Brett Docherty

Personal information
- Born: 4 March 1968 (age 58) Hay, New South Wales, Australia

Playing information
- Position: Fullback, Wing
Club
| Years | Team | Pld | T | G | FG | P |
| 1989–91 | Western Suburbs | 25 | 0 | 18 | 0 | 36 |
| 1992 | Illawarra Steelers | 15 | 0 | 3 | 0 | 6 |
| 1993 | Eastern Suburbs | 1 | 0 | 0 | 0 | 0 |
|  | Total | 41 | 0 | 21 | 0 | 42 |
- Source:

= Brett Docherty =

Australian rugby league player

Brett Docherty (born 4 March 1968) is an Australian former professional rugby league footballer who played for the Western Suburbs Magpies, Illawarra Steelers and Eastern Suburbs.
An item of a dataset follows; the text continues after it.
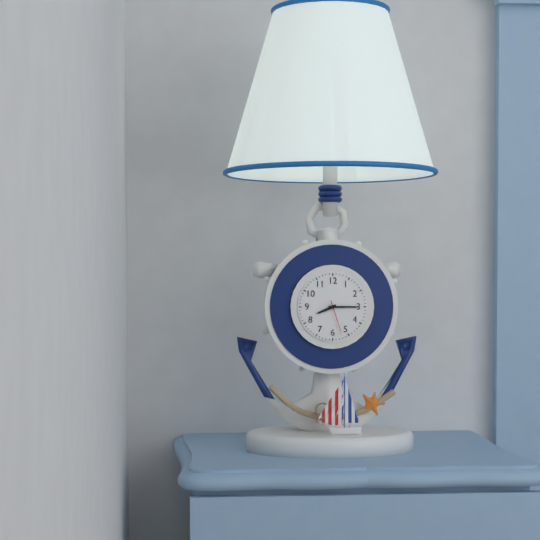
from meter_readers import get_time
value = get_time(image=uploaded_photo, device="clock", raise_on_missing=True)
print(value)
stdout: 8:15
Born in the New South Wales town of Hay, Docherty played three first-grade seasons at Western Suburbs, as a fullback and occasional goalkicker.

In 1992 he joined Illawarra and had his biggest impact at the club before the season started, helping the Steelers to the Challenge Cup title. Playing as a winger, he scored the winning try in Illawarra's semi-final win over Cronulla, then kicked both of his side's penalties when they defeated the Brisbane Broncos 4-2 in the final. He kept his spot on the wing when the NSWRL season began, before later returning to fullback, in what would be his only season at Illawarra.

Docherty made a single first-grade appearance for Eastern Suburbs in 1993, before being signed by the Western Reds the following season as the Perth-based club looked to build its list for entry into the league in 1995.